(EXERCISE):
Format every line of the items below as a JSON list of strings, one string per line. Skip blank lines and leave the pictures out.
----
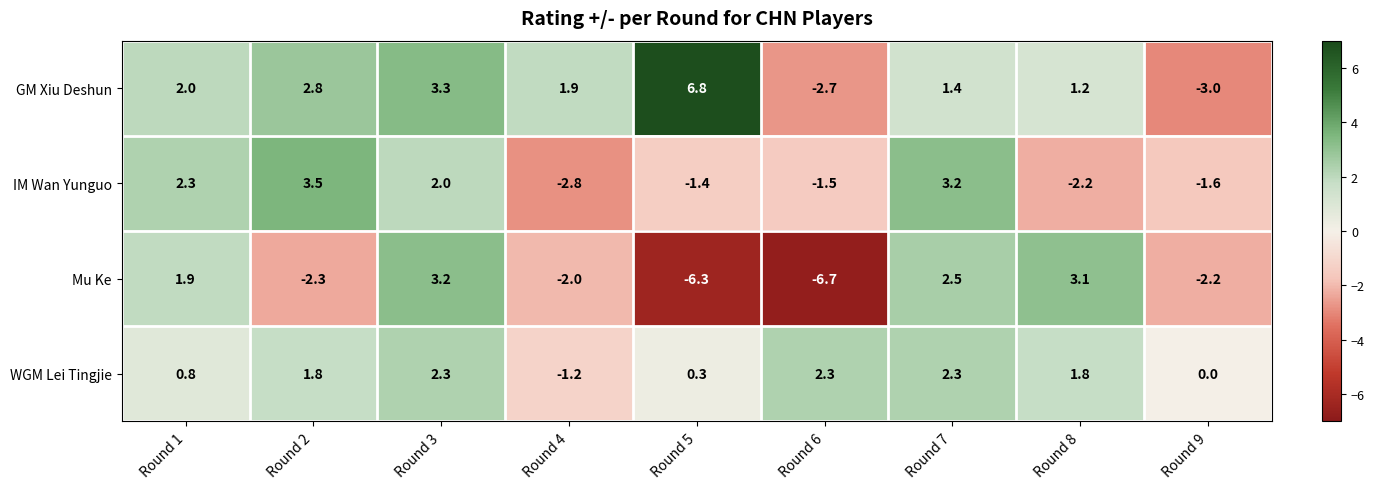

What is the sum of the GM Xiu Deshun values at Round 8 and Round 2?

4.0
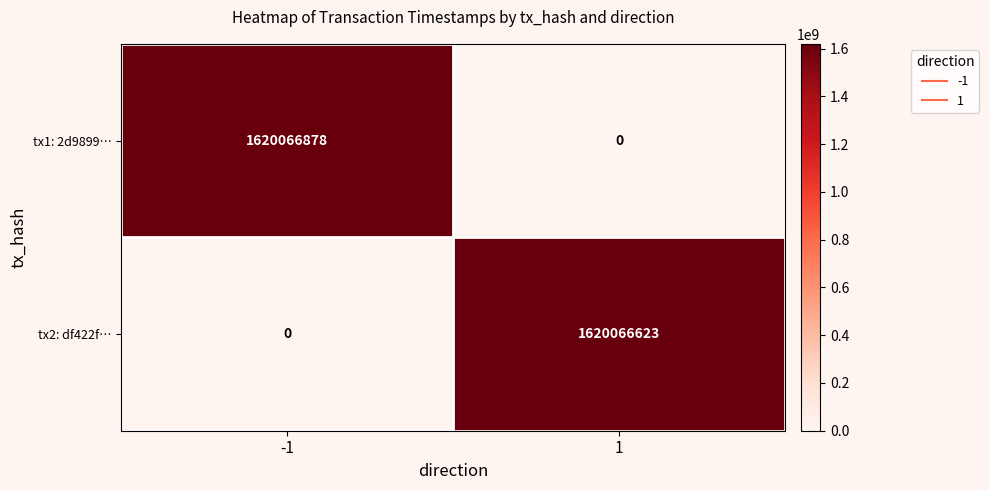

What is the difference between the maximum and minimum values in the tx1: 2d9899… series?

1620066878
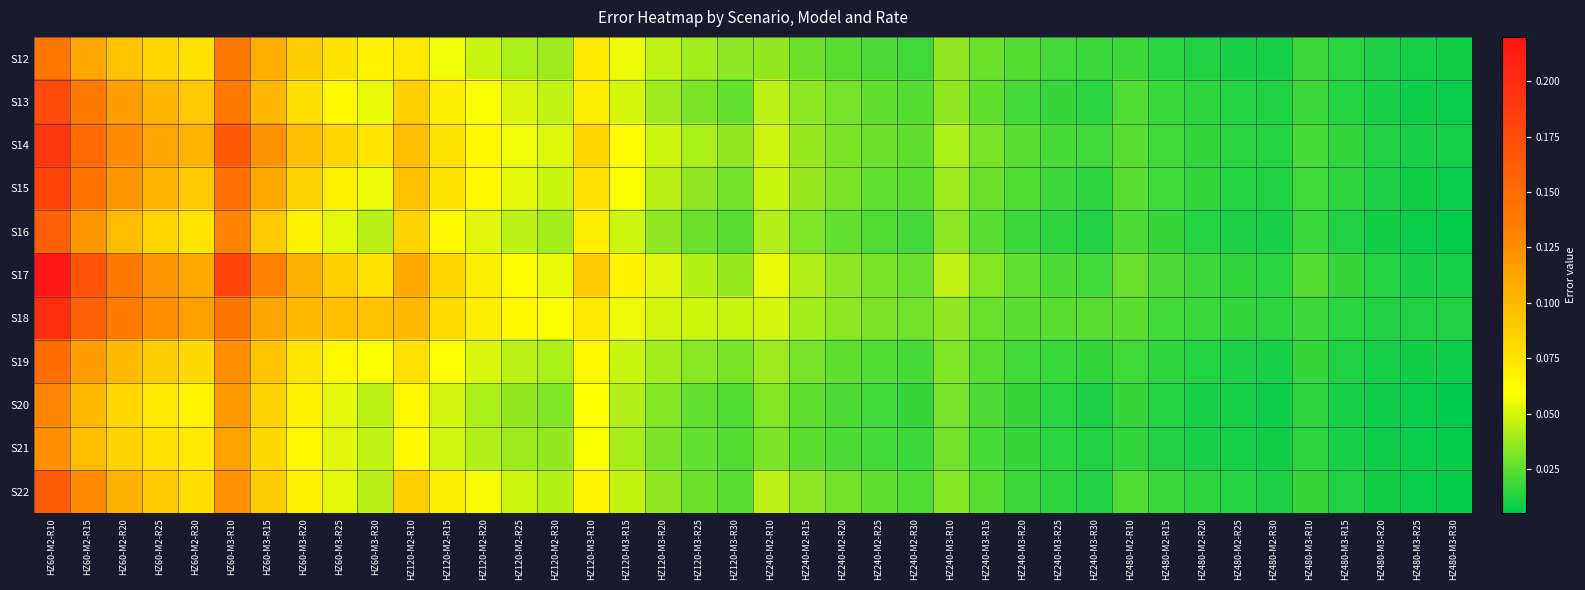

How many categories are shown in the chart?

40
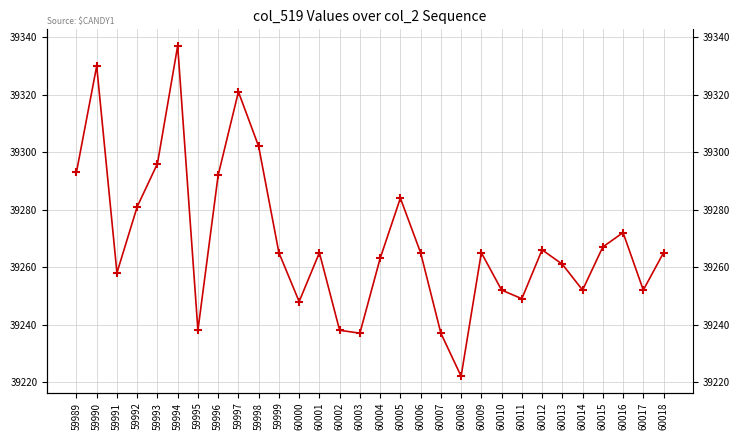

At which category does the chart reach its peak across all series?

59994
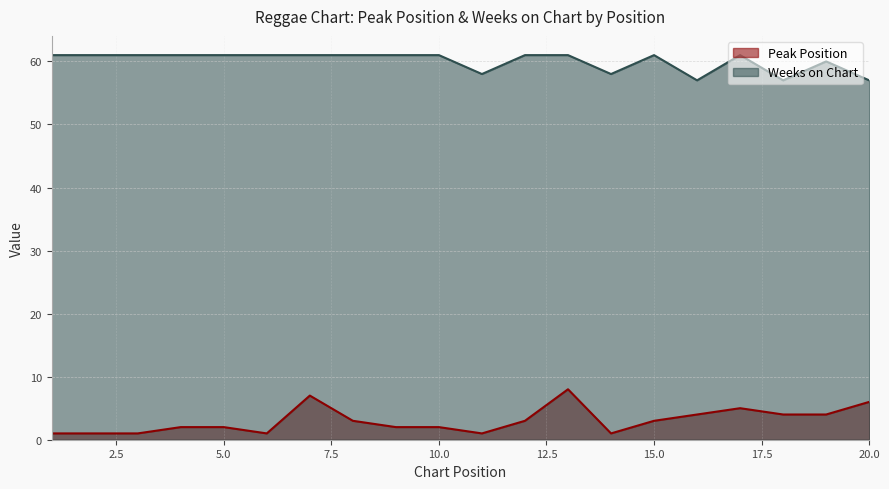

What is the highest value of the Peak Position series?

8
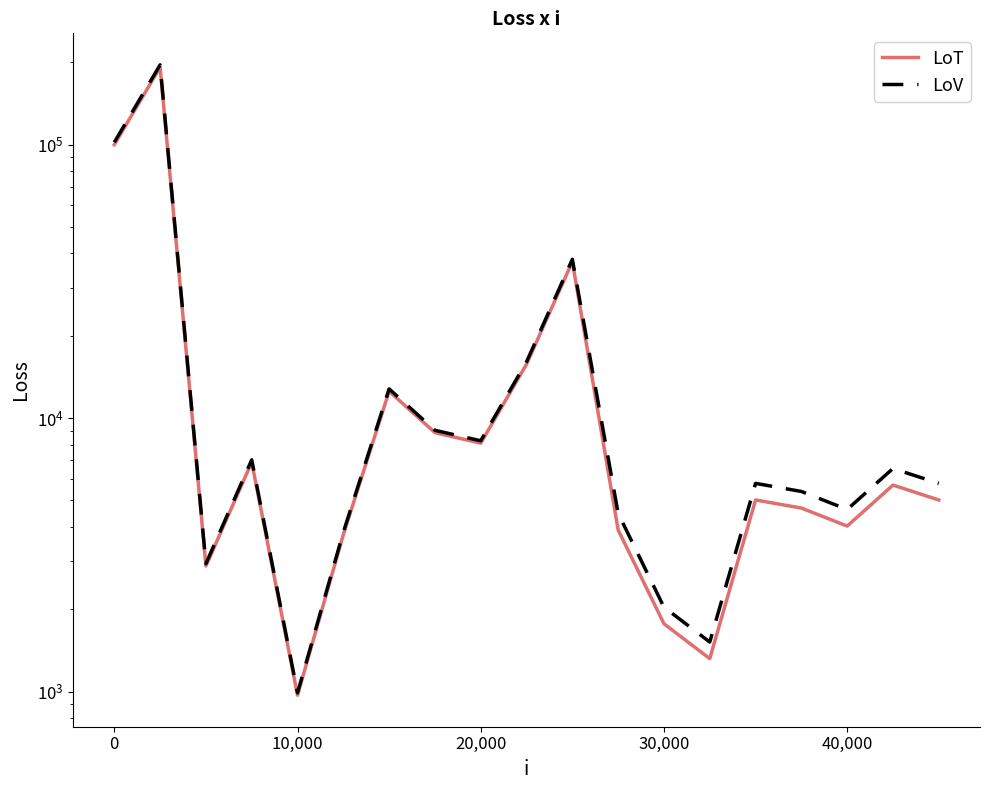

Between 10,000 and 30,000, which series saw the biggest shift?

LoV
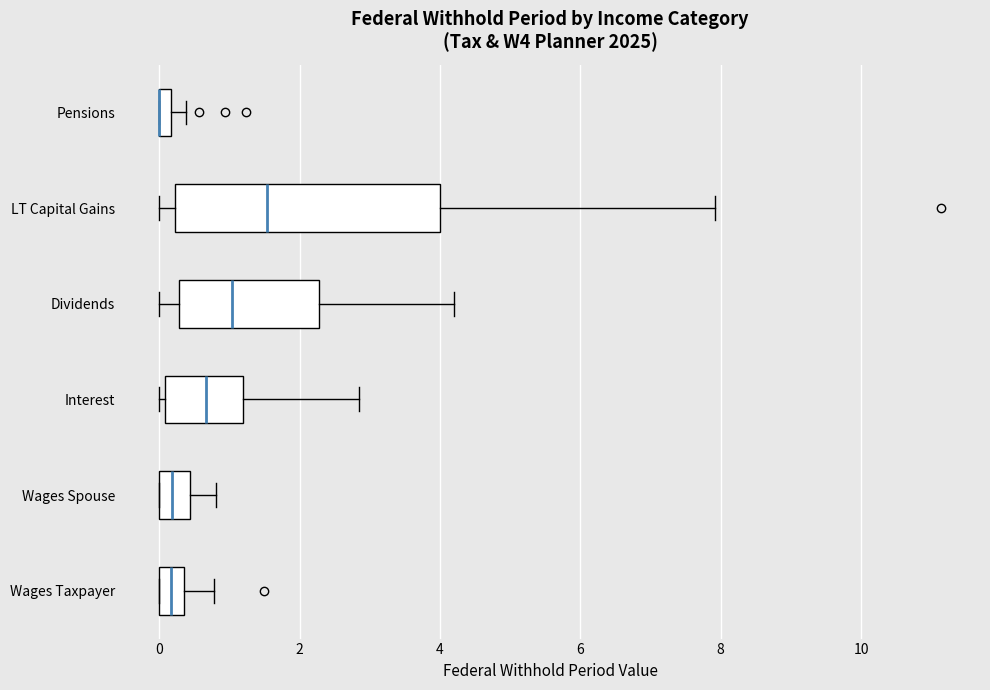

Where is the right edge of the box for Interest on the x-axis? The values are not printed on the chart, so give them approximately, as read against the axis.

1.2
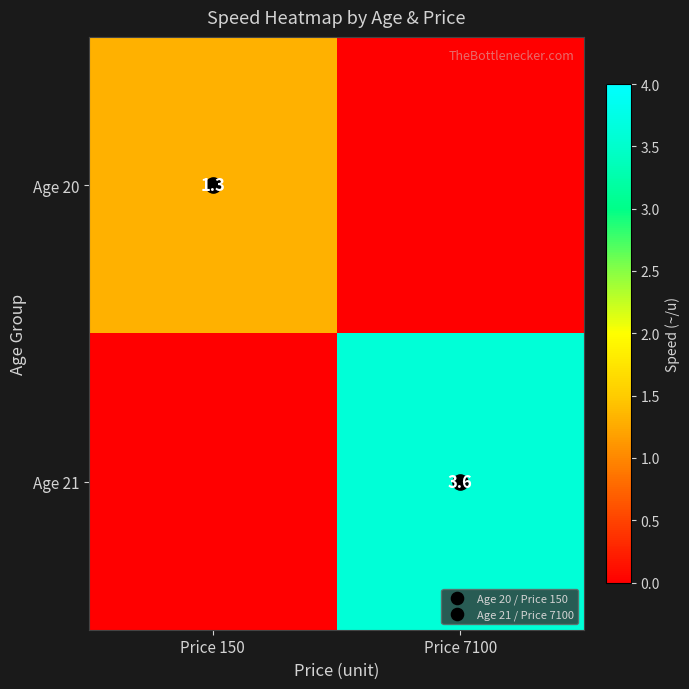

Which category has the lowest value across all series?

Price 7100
----
(WRITTEN RESPONSE):
[
  "What is the sum of the GM Xiu Deshun values at Round 8 and Round 2?",
  "4.0",
  "What is the difference between the maximum and minimum values in the tx1: 2d9899… series?",
  "1620066878",
  "How many categories are shown in the chart?",
  "40",
  "At which category does the chart reach its peak across all series?",
  "59994",
  "What is the highest value of the Peak Position series?",
  "8",
  "Between 10,000 and 30,000, which series saw the biggest shift?",
  "LoV",
  "Where is the right edge of the box for Interest on the x-axis? The values are not printed on the chart, so give them approximately, as read against the axis.",
  "1.2",
  "Which category has the lowest value across all series?",
  "Price 7100"
]